Best AI Testing & Evaluation Tools (2026)
Your LLM app works in the demo. Will it work on the 10,000th user? These tools help you find out before they do.
Last updated: February 2026
Shipping an LLM application without evaluation is like deploying a web app without tests. It'll work until it doesn't, and you won't know why. The difference is that LLM failures are subtle. Your app won't crash. It'll just start giving confidently wrong answers and you'll find out from an angry customer, not a stack trace.
AI testing tools have matured fast. A year ago, most teams were eyeballing outputs in a Jupyter notebook. Now there are proper evaluation frameworks with dataset management, automated scoring, regression detection, and human review workflows. The market is crowded, but five tools have pulled clearly ahead.

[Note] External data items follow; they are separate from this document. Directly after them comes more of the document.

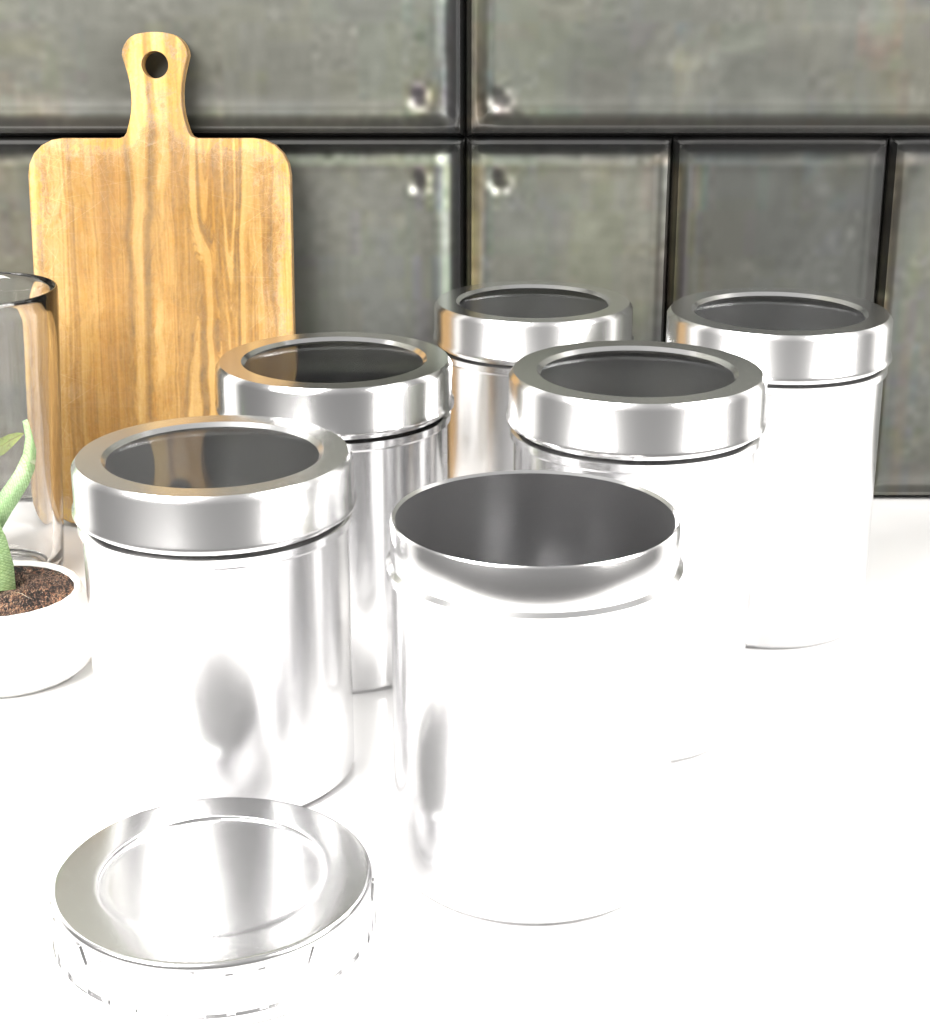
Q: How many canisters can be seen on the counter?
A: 6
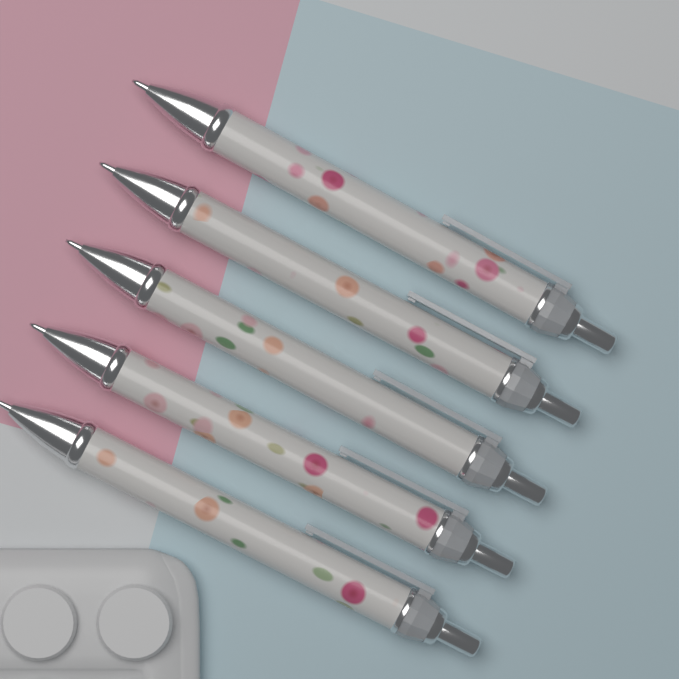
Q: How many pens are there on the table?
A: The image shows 5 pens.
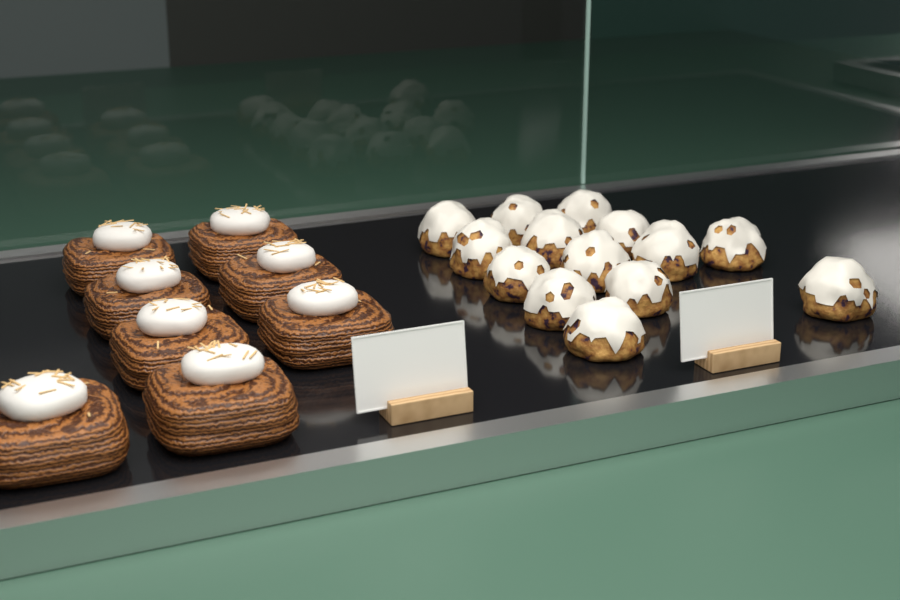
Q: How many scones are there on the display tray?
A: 14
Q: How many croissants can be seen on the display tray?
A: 8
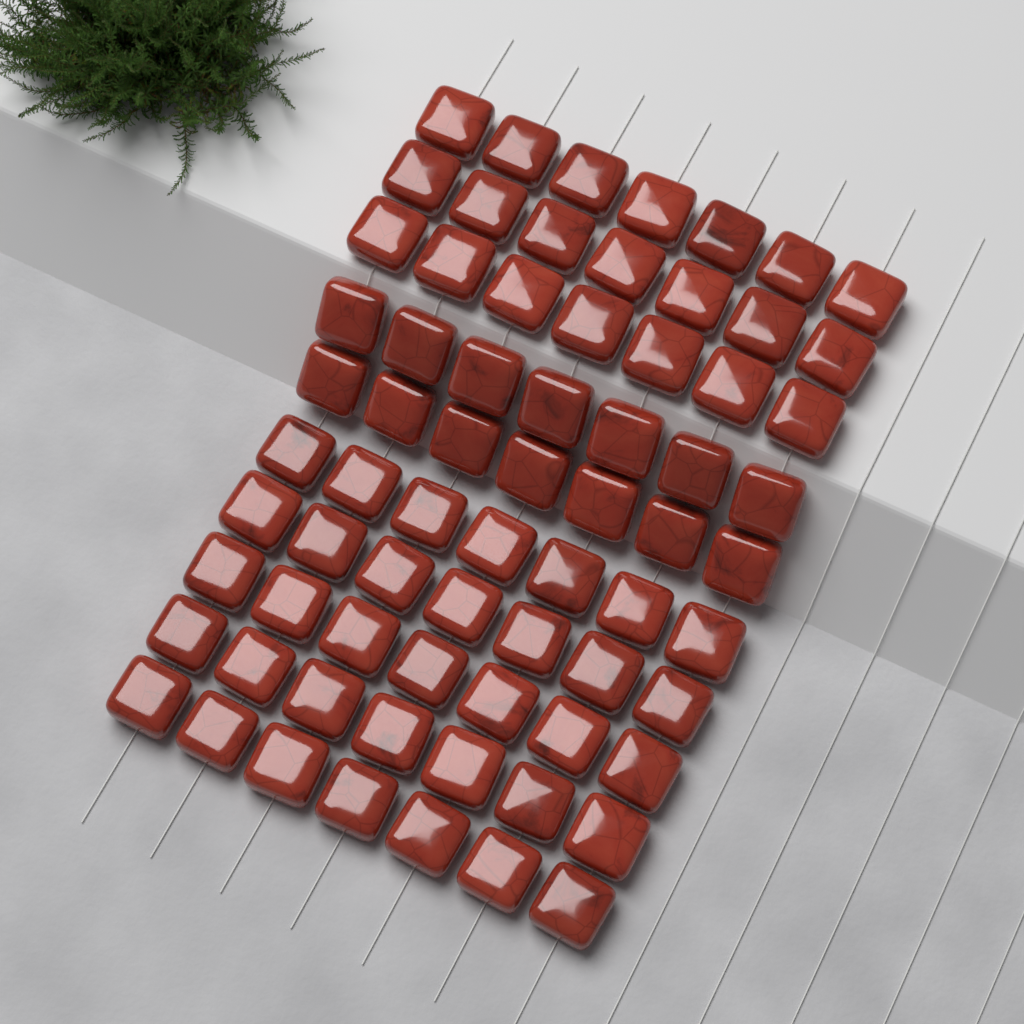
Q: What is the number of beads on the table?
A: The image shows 70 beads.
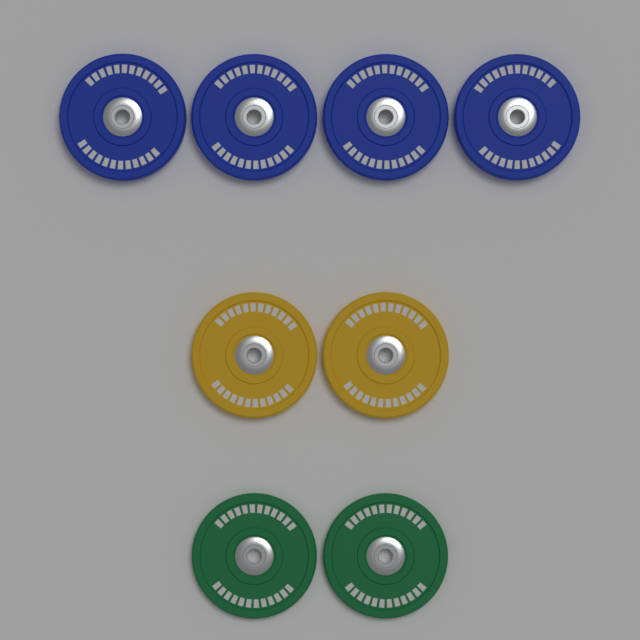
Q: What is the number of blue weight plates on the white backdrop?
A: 4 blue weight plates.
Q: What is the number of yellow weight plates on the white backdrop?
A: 2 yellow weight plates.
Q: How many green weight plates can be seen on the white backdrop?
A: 2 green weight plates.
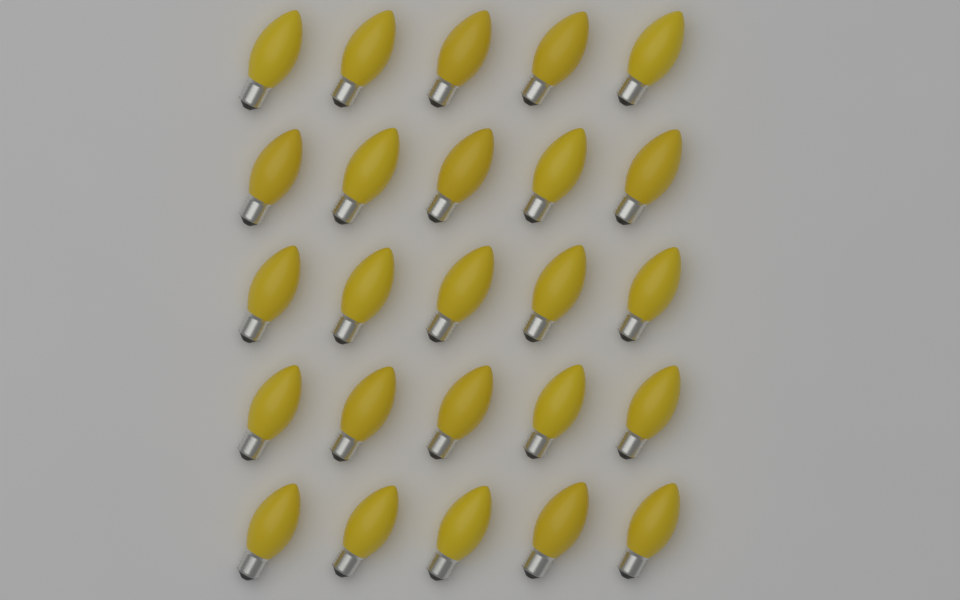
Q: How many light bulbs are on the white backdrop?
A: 25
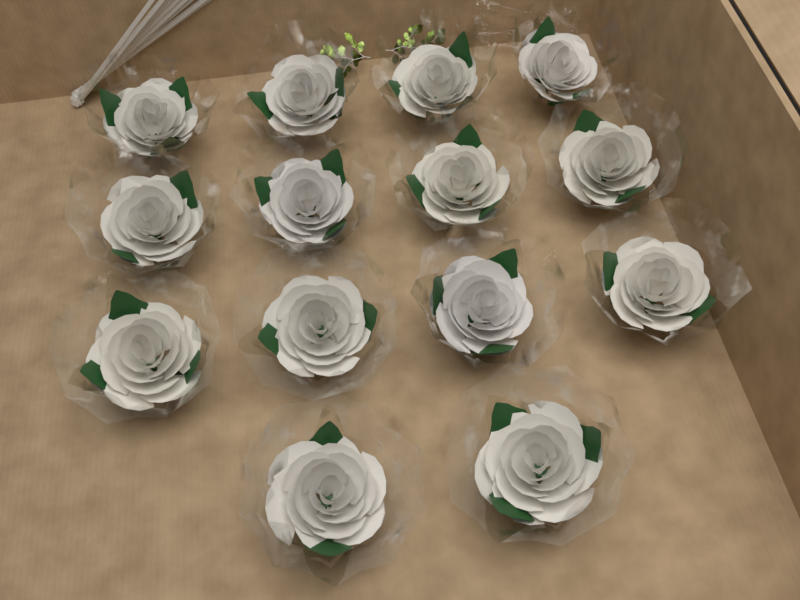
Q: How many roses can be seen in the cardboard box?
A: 14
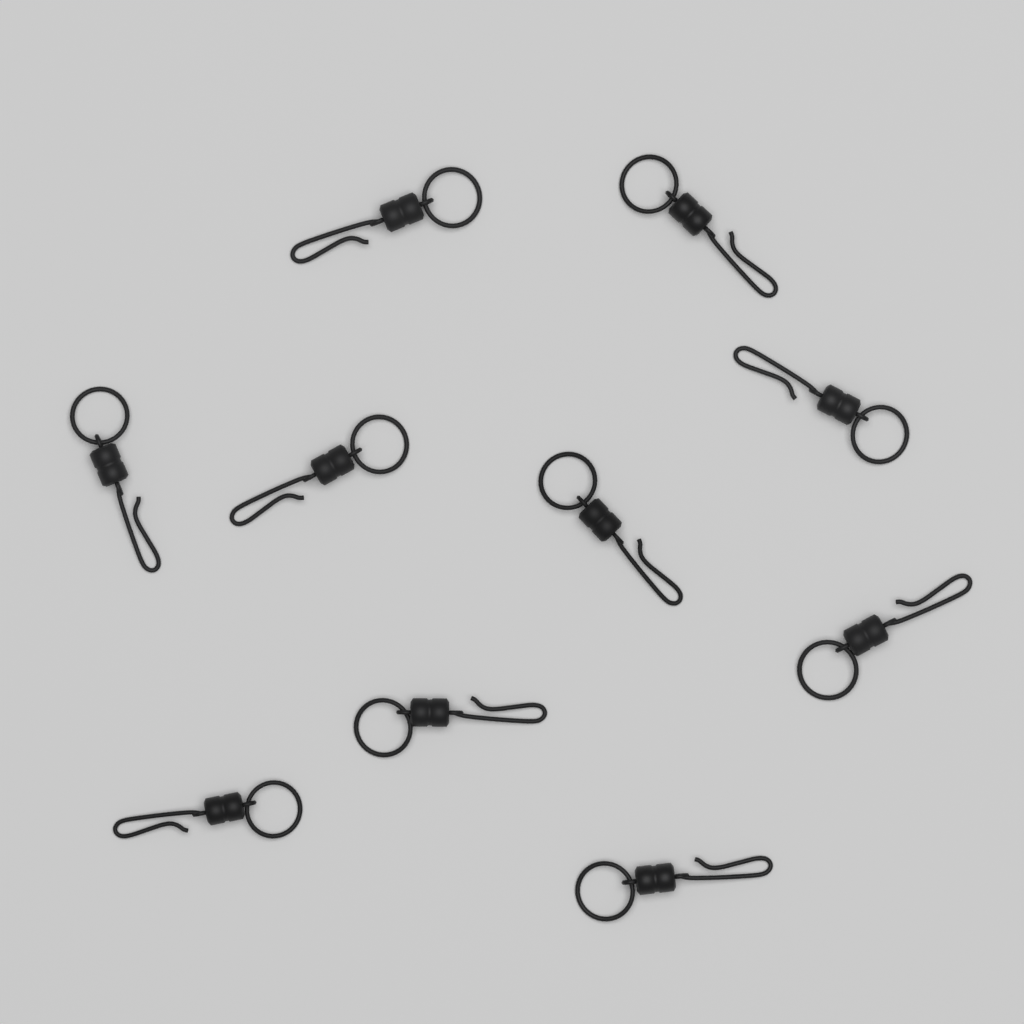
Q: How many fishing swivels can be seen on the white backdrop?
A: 10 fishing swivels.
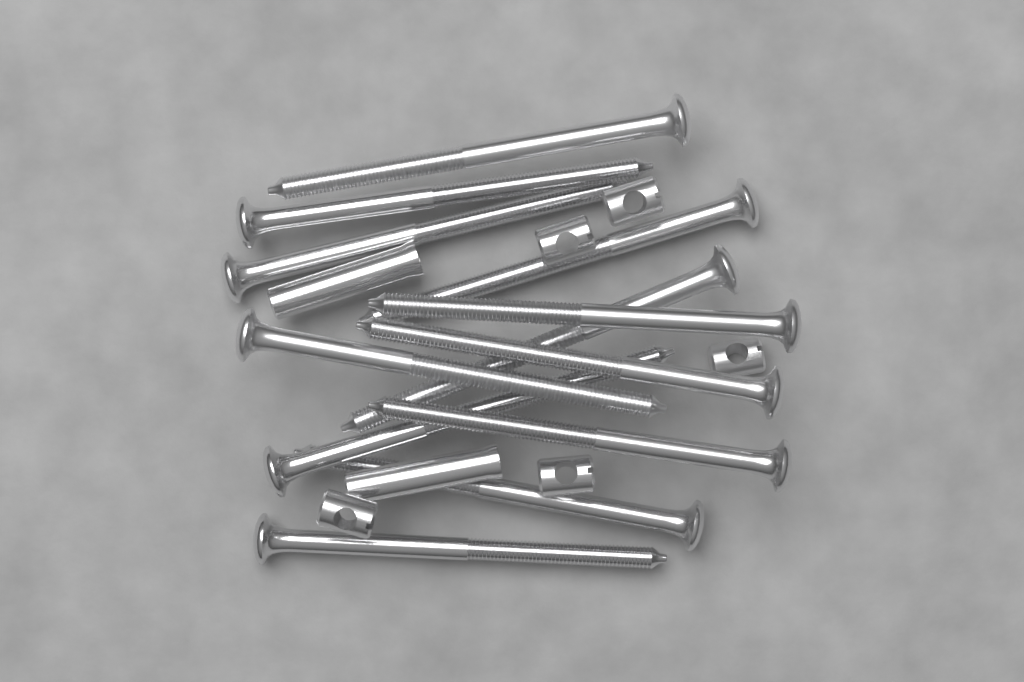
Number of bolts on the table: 12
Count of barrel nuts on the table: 5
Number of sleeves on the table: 2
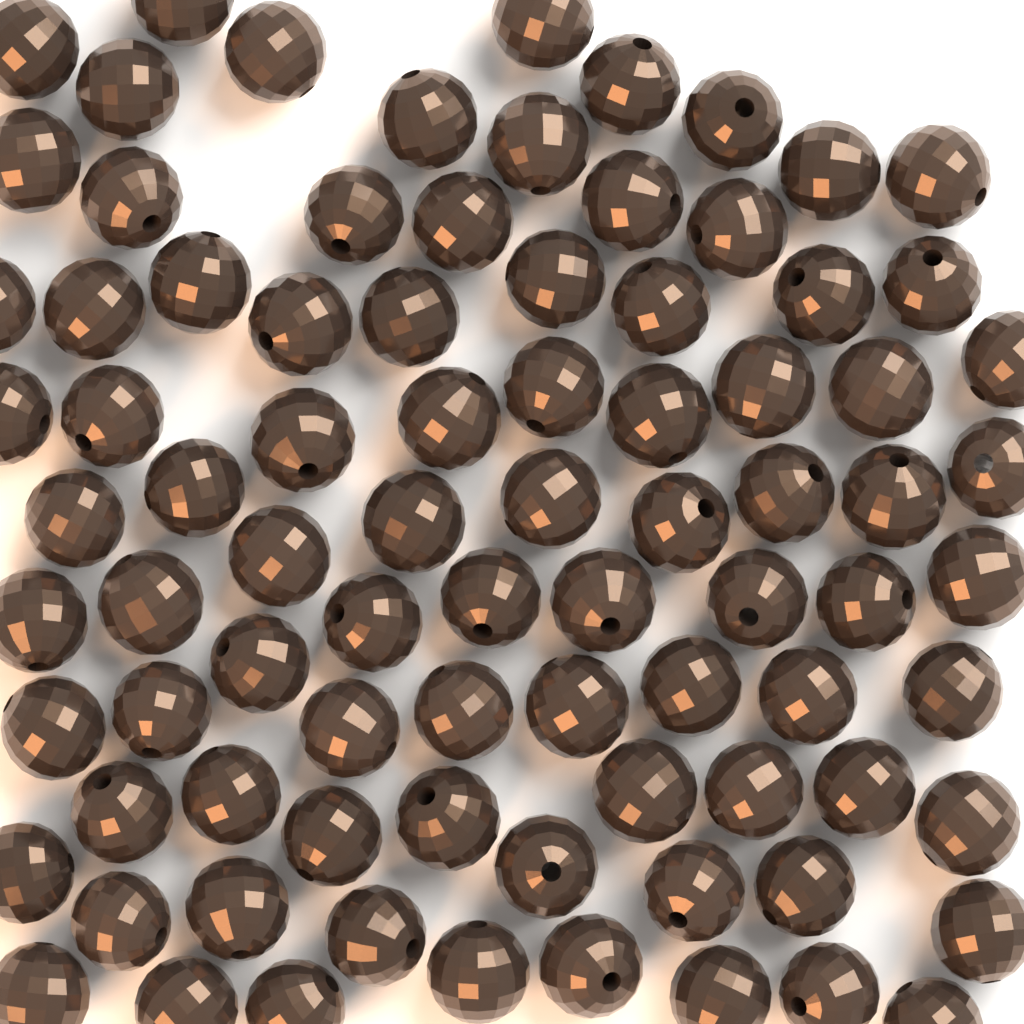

We evaluated each tool on a production RAG application with 500 test cases across four dimensions: factual accuracy, relevance, hallucination detection, and response format compliance.
Our Top Picks
Detailed Reviews
Promptfoo
Best OverallPromptfoo is the most developer-friendly evaluation tool available. Configure your tests in YAML, run them from the CLI, and get a comparison table showing how different prompts perform across your test suite. It works with every major LLM provider out of the box. The open-source version is feature-complete for individual developers. Red teaming support helps you find adversarial failure modes before users do.
Braintrust
Best for TeamsBraintrust combines logging, evaluation, and dataset management in a single platform designed for teams. The scoring system lets you define custom metrics and track them over time, so you can see whether your Tuesday prompt change actually improved accuracy or just felt like it did. Comparison views make A/B testing prompts straightforward. The collaboration features are where Braintrust pulls ahead of Promptfoo.
LangSmith
Best for LangChainLangSmith is the observability and evaluation platform built by the LangChain team. If you're already using LangChain, the integration is effortless. Every chain execution gets traced automatically, so you can see exactly which step failed and why. The evaluation features let you build datasets from production traffic and run automated grading. The trace visualization for multi-step chains is the best in the market.
Humanloop
Best UIHumanloop has the most polished interface of any tool on this list. Prompt management, evaluation, and monitoring are all built around a visual workflow that non-technical team members can actually use. The prompt playground lets you iterate on prompts with side-by-side comparisons. Human review workflows are first-class, with annotation queues and inter-rater agreement tracking. If your evaluation process involves product managers or domain experts, Humanloop makes that practical.
Weights & Biases
Best for ML TeamsW&B expanded from ML experiment tracking into LLM evaluation, and the result is the most comprehensive platform for teams that do both traditional ML and LLM development. Traces, evaluations, and model comparisons all live alongside your existing ML experiments. The Weave framework for LLM tracing is solid. If your team already uses W&B for model training, adding LLM evaluation is trivial.
How We Tested
We integrated each tool into the same production RAG pipeline and ran 500 evaluation cases covering factual accuracy, relevance scoring, hallucination detection, and format compliance. We measured setup time, evaluation speed, scoring accuracy versus human judgment, collaboration features, and cost at scale (1,000+ evaluations per day). We also weighted how well each tool integrates with CI/CD pipelines for automated regression testing.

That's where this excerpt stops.